Your instructions - Please give back the listing below in full. Change nothing.

Data provided -
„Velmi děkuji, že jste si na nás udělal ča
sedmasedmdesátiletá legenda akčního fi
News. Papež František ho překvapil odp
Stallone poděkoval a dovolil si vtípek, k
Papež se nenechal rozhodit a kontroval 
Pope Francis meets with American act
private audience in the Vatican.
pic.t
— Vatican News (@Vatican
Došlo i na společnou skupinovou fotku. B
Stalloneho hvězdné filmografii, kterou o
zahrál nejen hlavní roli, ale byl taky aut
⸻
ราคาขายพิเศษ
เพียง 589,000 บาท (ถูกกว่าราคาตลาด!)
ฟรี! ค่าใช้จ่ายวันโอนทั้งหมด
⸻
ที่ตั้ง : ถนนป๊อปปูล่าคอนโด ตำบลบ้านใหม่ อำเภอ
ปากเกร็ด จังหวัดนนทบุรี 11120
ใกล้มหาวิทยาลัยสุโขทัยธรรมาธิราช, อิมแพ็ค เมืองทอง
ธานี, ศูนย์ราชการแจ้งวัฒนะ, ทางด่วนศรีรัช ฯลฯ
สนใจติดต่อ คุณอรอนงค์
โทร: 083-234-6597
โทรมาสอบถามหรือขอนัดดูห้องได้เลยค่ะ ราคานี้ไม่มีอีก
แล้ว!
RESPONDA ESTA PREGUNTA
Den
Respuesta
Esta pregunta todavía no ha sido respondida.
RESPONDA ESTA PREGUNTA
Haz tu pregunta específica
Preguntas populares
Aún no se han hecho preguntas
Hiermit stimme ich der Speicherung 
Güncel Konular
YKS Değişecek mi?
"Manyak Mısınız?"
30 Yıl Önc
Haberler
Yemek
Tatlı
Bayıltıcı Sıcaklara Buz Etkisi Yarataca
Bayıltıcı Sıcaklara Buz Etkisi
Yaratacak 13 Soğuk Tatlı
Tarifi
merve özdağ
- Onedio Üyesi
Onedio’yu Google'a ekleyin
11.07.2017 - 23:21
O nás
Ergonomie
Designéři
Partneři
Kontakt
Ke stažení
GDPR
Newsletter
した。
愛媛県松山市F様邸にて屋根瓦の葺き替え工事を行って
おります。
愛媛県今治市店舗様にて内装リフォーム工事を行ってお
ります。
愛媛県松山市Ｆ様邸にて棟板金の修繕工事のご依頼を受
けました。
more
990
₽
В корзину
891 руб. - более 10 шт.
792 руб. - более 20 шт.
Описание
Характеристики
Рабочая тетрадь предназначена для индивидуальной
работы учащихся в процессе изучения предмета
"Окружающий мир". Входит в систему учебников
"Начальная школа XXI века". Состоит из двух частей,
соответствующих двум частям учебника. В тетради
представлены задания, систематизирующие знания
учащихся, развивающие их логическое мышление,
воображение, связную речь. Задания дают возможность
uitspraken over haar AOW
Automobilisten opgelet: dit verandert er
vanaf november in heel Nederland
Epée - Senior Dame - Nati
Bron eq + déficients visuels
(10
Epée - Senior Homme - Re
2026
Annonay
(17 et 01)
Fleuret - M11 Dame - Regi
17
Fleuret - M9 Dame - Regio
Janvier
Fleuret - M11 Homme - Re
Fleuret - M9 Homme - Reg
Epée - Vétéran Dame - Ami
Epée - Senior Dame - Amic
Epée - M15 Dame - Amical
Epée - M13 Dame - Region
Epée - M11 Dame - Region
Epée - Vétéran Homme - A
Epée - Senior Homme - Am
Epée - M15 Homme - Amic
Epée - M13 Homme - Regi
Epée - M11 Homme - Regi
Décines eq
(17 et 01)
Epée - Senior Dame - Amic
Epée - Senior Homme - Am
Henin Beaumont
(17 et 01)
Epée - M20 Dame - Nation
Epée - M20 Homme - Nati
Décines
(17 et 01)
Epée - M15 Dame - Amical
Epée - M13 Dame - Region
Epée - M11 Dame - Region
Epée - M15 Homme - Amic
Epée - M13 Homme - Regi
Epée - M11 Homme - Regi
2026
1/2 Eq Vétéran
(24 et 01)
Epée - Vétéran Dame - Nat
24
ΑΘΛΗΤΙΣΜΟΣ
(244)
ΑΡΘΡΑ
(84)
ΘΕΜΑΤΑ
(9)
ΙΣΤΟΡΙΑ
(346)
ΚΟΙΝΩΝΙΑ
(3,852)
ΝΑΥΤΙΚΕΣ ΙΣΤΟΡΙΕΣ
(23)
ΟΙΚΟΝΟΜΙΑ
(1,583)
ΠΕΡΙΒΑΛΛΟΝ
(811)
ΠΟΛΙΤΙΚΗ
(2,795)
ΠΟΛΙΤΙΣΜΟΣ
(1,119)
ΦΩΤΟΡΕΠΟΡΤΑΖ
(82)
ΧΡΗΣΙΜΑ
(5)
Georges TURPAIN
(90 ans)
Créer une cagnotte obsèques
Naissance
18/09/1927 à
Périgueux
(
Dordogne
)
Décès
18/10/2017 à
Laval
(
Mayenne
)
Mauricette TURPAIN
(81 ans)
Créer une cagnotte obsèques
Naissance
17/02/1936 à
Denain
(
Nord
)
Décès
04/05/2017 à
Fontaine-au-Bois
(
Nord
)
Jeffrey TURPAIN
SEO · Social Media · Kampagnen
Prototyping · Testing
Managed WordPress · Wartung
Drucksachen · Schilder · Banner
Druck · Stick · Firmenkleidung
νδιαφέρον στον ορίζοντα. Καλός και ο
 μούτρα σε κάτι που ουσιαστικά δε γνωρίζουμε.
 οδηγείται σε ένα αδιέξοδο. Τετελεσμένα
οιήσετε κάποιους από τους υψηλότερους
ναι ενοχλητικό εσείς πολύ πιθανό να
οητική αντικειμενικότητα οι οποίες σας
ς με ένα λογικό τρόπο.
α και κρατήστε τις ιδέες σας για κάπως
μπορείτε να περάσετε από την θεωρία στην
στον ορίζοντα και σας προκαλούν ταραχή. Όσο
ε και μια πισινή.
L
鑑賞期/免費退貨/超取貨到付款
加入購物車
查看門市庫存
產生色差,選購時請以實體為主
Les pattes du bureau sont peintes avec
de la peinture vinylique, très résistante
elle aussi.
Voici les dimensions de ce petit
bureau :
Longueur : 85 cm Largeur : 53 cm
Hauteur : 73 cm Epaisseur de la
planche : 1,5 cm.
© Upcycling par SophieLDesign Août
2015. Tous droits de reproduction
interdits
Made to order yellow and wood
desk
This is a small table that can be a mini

Response -
„Velmi děkuji, že jste si na nás udělal ča
sedmasedmdesátiletá legenda akčního fi
News. Papež František ho překvapil odp
Stallone poděkoval a dovolil si vtípek, k
Papež se nenechal rozhodit a kontroval 
Pope Francis meets with American act
private audience in the Vatican.
pic.t
— Vatican News (@Vatican
Došlo i na společnou skupinovou fotku. B
Stalloneho hvězdné filmografii, kterou o
zahrál nejen hlavní roli, ale byl taky aut
⸻
ราคาขายพิเศษ
เพียง 589,000 บาท (ถูกกว่าราคาตลาด!)
ฟรี! ค่าใช้จ่ายวันโอนทั้งหมด
⸻
ที่ตั้ง : ถนนป๊อปปูล่าคอนโด ตำบลบ้านใหม่ อำเภอ
ปากเกร็ด จังหวัดนนทบุรี 11120
ใกล้มหาวิทยาลัยสุโขทัยธรรมาธิราช, อิมแพ็ค เมืองทอง
ธานี, ศูนย์ราชการแจ้งวัฒนะ, ทางด่วนศรีรัช ฯลฯ
สนใจติดต่อ คุณอรอนงค์
โทร: 083-234-6597
โทรมาสอบถามหรือขอนัดดูห้องได้เลยค่ะ ราคานี้ไม่มีอีก
แล้ว!
RESPONDA ESTA PREGUNTA
Den
Respuesta
Esta pregunta todavía no ha sido respondida.
RESPONDA ESTA PREGUNTA
Haz tu pregunta específica
Preguntas populares
Aún no se han hecho preguntas
Hiermit stimme ich der Speicherung 
Güncel Konular
YKS Değişecek mi?
"Manyak Mısınız?"
30 Yıl Önc
Haberler
Yemek
Tatlı
Bayıltıcı Sıcaklara Buz Etkisi Yarataca
Bayıltıcı Sıcaklara Buz Etkisi
Yaratacak 13 Soğuk Tatlı
Tarifi
merve özdağ
- Onedio Üyesi
Onedio’yu Google'a ekleyin
11.07.2017 - 23:21
O nás
Ergonomie
Designéři
Partneři
Kontakt
Ke stažení
GDPR
Newsletter
した。
愛媛県松山市F様邸にて屋根瓦の葺き替え工事を行って
おります。
愛媛県今治市店舗様にて内装リフォーム工事を行ってお
ります。
愛媛県松山市Ｆ様邸にて棟板金の修繕工事のご依頼を受
けました。
more
990
₽
В корзину
891 руб. - более 10 шт.
792 руб. - более 20 шт.
Описание
Характеристики
Рабочая тетрадь предназначена для индивидуальной
работы учащихся в процессе изучения предмета
"Окружающий мир". Входит в систему учебников
"Начальная школа XXI века". Состоит из двух частей,
соответствующих двум частям учебника. В тетради
представлены задания, систематизирующие знания
учащихся, развивающие их логическое мышление,
воображение, связную речь. Задания дают возможность
uitspraken over haar AOW
Automobilisten opgelet: dit verandert er
vanaf november in heel Nederland
Epée - Senior Dame - Nati
Bron eq + déficients visuels
(10
Epée - Senior Homme - Re
2026
Annonay
(17 et 01)
Fleuret - M11 Dame - Regi
17
Fleuret - M9 Dame - Regio
Janvier
Fleuret - M11 Homme - Re
Fleuret - M9 Homme - Reg
Epée - Vétéran Dame - Ami
Epée - Senior Dame - Amic
Epée - M15 Dame - Amical
Epée - M13 Dame - Region
Epée - M11 Dame - Region
Epée - Vétéran Homme - A
Epée - Senior Homme - Am
Epée - M15 Homme - Amic
Epée - M13 Homme - Regi
Epée - M11 Homme - Regi
Décines eq
(17 et 01)
Epée - Senior Dame - Amic
Epée - Senior Homme - Am
Henin Beaumont
(17 et 01)
Epée - M20 Dame - Nation
Epée - M20 Homme - Nati
Décines
(17 et 01)
Epée - M15 Dame - Amical
Epée - M13 Dame - Region
Epée - M11 Dame - Region
Epée - M15 Homme - Amic
Epée - M13 Homme - Regi
Epée - M11 Homme - Regi
2026
1/2 Eq Vétéran
(24 et 01)
Epée - Vétéran Dame - Nat
24
ΑΘΛΗΤΙΣΜΟΣ
(244)
ΑΡΘΡΑ
(84)
ΘΕΜΑΤΑ
(9)
ΙΣΤΟΡΙΑ
(346)
ΚΟΙΝΩΝΙΑ
(3,852)
ΝΑΥΤΙΚΕΣ ΙΣΤΟΡΙΕΣ
(23)
ΟΙΚΟΝΟΜΙΑ
(1,583)
ΠΕΡΙΒΑΛΛΟΝ
(811)
ΠΟΛΙΤΙΚΗ
(2,795)
ΠΟΛΙΤΙΣΜΟΣ
(1,119)
ΦΩΤΟΡΕΠΟΡΤΑΖ
(82)
ΧΡΗΣΙΜΑ
(5)
Georges TURPAIN
(90 ans)
Créer une cagnotte obsèques
Naissance
18/09/1927 à
Périgueux
(
Dordogne
)
Décès
18/10/2017 à
Laval
(
Mayenne
)
Mauricette TURPAIN
(81 ans)
Créer une cagnotte obsèques
Naissance
17/02/1936 à
Denain
(
Nord
)
Décès
04/05/2017 à
Fontaine-au-Bois
(
Nord
)
Jeffrey TURPAIN
SEO · Social Media · Kampagnen
Prototyping · Testing
Managed WordPress · Wartung
Drucksachen · Schilder · Banner
Druck · Stick · Firmenkleidung
νδιαφέρον στον ορίζοντα. Καλός και ο
 μούτρα σε κάτι που ουσιαστικά δε γνωρίζουμε.
 οδηγείται σε ένα αδιέξοδο. Τετελεσμένα
οιήσετε κάποιους από τους υψηλότερους
ναι ενοχλητικό εσείς πολύ πιθανό να
οητική αντικειμενικότητα οι οποίες σας
ς με ένα λογικό τρόπο.
α και κρατήστε τις ιδέες σας για κάπως
μπορείτε να περάσετε από την θεωρία στην
στον ορίζοντα και σας προκαλούν ταραχή. Όσο
ε και μια πισινή.
L
鑑賞期/免費退貨/超取貨到付款
加入購物車
查看門市庫存
產生色差,選購時請以實體為主
Les pattes du bureau sont peintes avec
de la peinture vinylique, très résistante
elle aussi.
Voici les dimensions de ce petit
bureau :
Longueur : 85 cm Largeur : 53 cm
Hauteur : 73 cm Epaisseur de la
planche : 1,5 cm.
© Upcycling par SophieLDesign Août
2015. Tous droits de reproduction
interdits
Made to order yellow and wood
desk
This is a small table that can be a mini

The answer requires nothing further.